--- Metin alıntısı ---
Tamer Özmen'in gururlandığı o gün...

Hakan GÜLDAĞ
Hakan GÜLDAĞ hakan.guldag@dunya.com

 

tamer_ozmen.jpg

 

Tamer Özmen, Microsoft'un şampiyonluk kupasını son üç yılda iki kez kaldırdı... Ama gurur duyduğu başka şeyler de var.

Geçen hafta, Tamer Özmen ile sohbet ettik...
Özmen, Microsoft Türkiye Genel Müdürü... Tam üç yıl önce bir karar vermesi gerekti. Microsoft Türkiye'yi yönetmesi isteniyordu...
Farklı bir sektörde çalışıyor, üstelik ailesiyle birlikte Londra'da yaşıyordu. Kurulu düzenini bozması gerekecekti...
Karar zordu...
  ***
Rüzgara bıraktı kendini Özmen...
Türkiye'nin rüzgarına...
"Ya Türkiye'yi şimdi büyütürüz ya da fırsatı kaçırırız" demiş kendi kendine...
Hani denir ya: Tam zamanı...
İşte öyle... Anı kaçırdınız mı bir daha ne zaman gelir belli olmaz...
Bir örnek veriyor: "Aynen gündemdeki 2020 İstanbul Olimpiyatları gibi...
Ya şimdi Türkiye'ye gelecek ya da kimbilir ne zaman...
Ama gelecek inanıyorum...
Çünkü rüzgar Türkiye'den yana esiyor..."
  ***
Özmen kararını verip İstanbul'un yolunu tutmuş olmaktan hiç pişman değil...
"Çok heyecanlı bir üç yıl oldu" diyor. Bu üç yılda Microsoft Türkiye hızla büyüdü. Öyle ki, Microsoft'un en hızlı büyüyen ülke kupasını iki kez kaldırdı...
Microsoft'çuların finansal yıl bazlı farklı bir takvimleri var. Buna göre 2009'dan 2010'a yüzde 13 büyümüş Microsoft Türkiye...
Bu artış ilk kupayı getirmiş...
2010'dan 2011'e büyüme oranı yüzde 27...
Büyüme müthiş ama demek ki, başkaları daha da hızlı büyümüş ki, o yıl kupa yok...
--- Görev verileri ---
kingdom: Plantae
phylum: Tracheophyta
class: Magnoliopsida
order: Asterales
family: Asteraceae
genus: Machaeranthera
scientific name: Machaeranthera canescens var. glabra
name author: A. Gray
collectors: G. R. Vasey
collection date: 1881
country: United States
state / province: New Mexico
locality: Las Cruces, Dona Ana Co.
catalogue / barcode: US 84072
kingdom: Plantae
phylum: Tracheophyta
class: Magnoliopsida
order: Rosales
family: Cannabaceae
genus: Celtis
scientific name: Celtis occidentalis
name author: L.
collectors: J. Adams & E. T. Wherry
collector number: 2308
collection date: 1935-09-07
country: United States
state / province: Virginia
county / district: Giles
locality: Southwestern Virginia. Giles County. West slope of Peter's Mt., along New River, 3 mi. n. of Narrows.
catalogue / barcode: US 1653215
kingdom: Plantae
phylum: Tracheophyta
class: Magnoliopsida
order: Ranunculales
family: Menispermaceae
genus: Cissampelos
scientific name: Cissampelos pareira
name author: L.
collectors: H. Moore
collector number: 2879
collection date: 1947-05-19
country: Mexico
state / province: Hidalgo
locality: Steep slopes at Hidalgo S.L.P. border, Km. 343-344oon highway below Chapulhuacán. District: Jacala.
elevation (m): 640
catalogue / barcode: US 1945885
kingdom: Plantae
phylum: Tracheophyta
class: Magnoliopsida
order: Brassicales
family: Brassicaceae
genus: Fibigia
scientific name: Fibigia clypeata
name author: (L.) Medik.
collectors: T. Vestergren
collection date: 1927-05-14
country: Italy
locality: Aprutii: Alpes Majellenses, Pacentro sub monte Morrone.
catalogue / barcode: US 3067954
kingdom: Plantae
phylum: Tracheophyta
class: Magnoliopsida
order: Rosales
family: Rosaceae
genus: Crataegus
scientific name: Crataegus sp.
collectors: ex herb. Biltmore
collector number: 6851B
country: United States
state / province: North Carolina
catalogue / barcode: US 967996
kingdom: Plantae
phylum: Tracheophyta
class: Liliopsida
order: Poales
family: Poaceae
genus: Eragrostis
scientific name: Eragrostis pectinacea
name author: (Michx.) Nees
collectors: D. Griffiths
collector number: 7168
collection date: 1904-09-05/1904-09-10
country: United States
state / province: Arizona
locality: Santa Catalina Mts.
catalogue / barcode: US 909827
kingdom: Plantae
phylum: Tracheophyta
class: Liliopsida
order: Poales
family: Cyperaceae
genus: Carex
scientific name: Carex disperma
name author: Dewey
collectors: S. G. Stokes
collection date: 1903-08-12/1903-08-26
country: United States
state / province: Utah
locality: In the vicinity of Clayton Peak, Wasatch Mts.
---
▶ _İstenen 1_
Tamer Özmen hakkındaki metni iki cümlede özetleyin.
▶ _İstenen 2_
Lütfen girdilerde "genus: Crataegus" geçen satırdan başlayıp girdilerin son satırında durarak, iki uçtaki satırlar da dahil olmak üzere aradaki her satırı olduğu gibi yeniden yazın.
Metin ve girdiler birbirinden farklı kaynaklardan alınmıştır.

▶ _Tam çıktı 1_
Tamer Özmen, ailesiyle Londra'da yaşarken ve farklı bir sektörde çalışırken üç yıl önce zor bir kararla Microsoft Türkiye'yi yönetmeyi kabul etti ve İstanbul'a gelmekten hiç pişman değil. Bu üç yılda Microsoft Türkiye hızla büyüyerek Microsoft'un en hızlı büyüyen ülke kupasını iki kez kaldırdı.

▶ _Tam çıktı 2_
genus: Crataegus
scientific name: Crataegus sp.
collectors: ex herb. Biltmore
collector number: 6851B
country: United States
state / province: North Carolina
catalogue / barcode: US 967996
kingdom: Plantae
phylum: Tracheophyta
class: Liliopsida
order: Poales
family: Poaceae
genus: Eragrostis
scientific name: Eragrostis pectinacea
name author: (Michx.) Nees
collectors: D. Griffiths
collector number: 7168
collection date: 1904-09-05/1904-09-10
country: United States
state / province: Arizona
locality: Santa Catalina Mts.
catalogue / barcode: US 909827
kingdom: Plantae
phylum: Tracheophyta
class: Liliopsida
order: Poales
family: Cyperaceae
genus: Carex
scientific name: Carex disperma
name author: Dewey
collectors: S. G. Stokes
collection date: 1903-08-12/1903-08-26
country: United States
state / province: Utah
locality: In the vicinity of Clayton Peak, Wasatch Mts.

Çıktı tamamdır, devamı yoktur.